## Page-level text extractions
<<<<
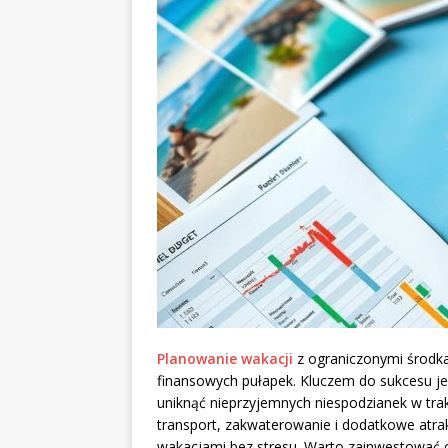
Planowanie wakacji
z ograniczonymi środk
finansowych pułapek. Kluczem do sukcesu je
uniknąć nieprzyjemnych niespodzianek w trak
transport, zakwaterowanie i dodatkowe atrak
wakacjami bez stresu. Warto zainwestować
>>>>
<<<<
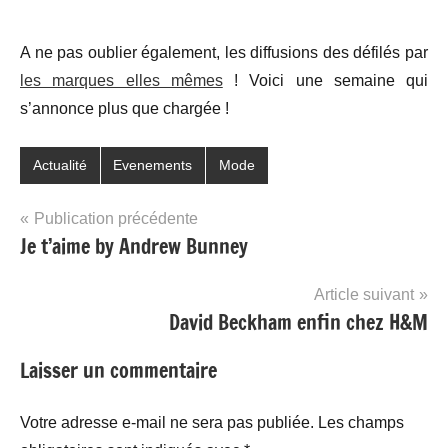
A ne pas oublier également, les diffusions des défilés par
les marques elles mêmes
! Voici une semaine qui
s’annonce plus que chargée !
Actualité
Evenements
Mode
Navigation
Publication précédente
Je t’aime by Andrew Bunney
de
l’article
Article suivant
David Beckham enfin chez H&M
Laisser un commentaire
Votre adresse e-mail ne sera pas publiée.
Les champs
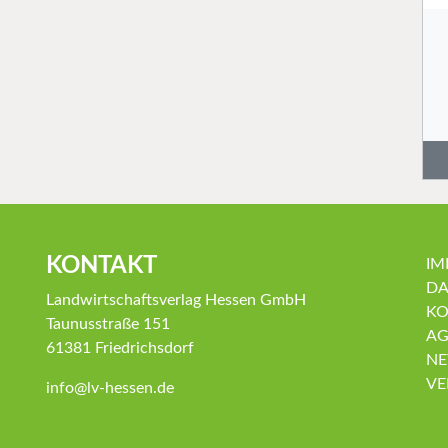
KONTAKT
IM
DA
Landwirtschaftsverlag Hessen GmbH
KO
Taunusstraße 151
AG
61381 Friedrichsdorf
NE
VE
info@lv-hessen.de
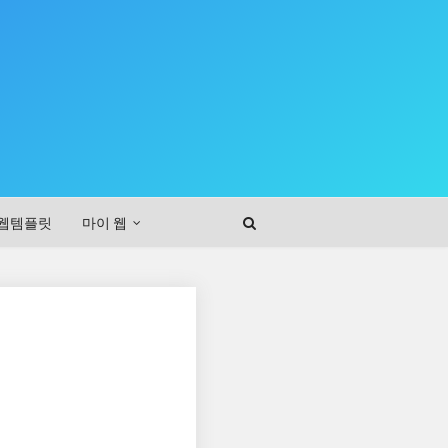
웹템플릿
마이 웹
>>>>
## What the exercise asks
Update the lines from the line with "Planowanie wakacji" up to and including the line with "wakacjami bez stresu. Warto zainwestować" by putting "przejazd" in place of "transport", keeping everything else the same. Give only those lines.

## Result below
Planowanie wakacji
z ograniczonymi środk
finansowych pułapek. Kluczem do sukcesu je
uniknąć nieprzyjemnych niespodzianek w trak
przejazd, zakwaterowanie i dodatkowe atrak
wakacjami bez stresu. Warto zainwestować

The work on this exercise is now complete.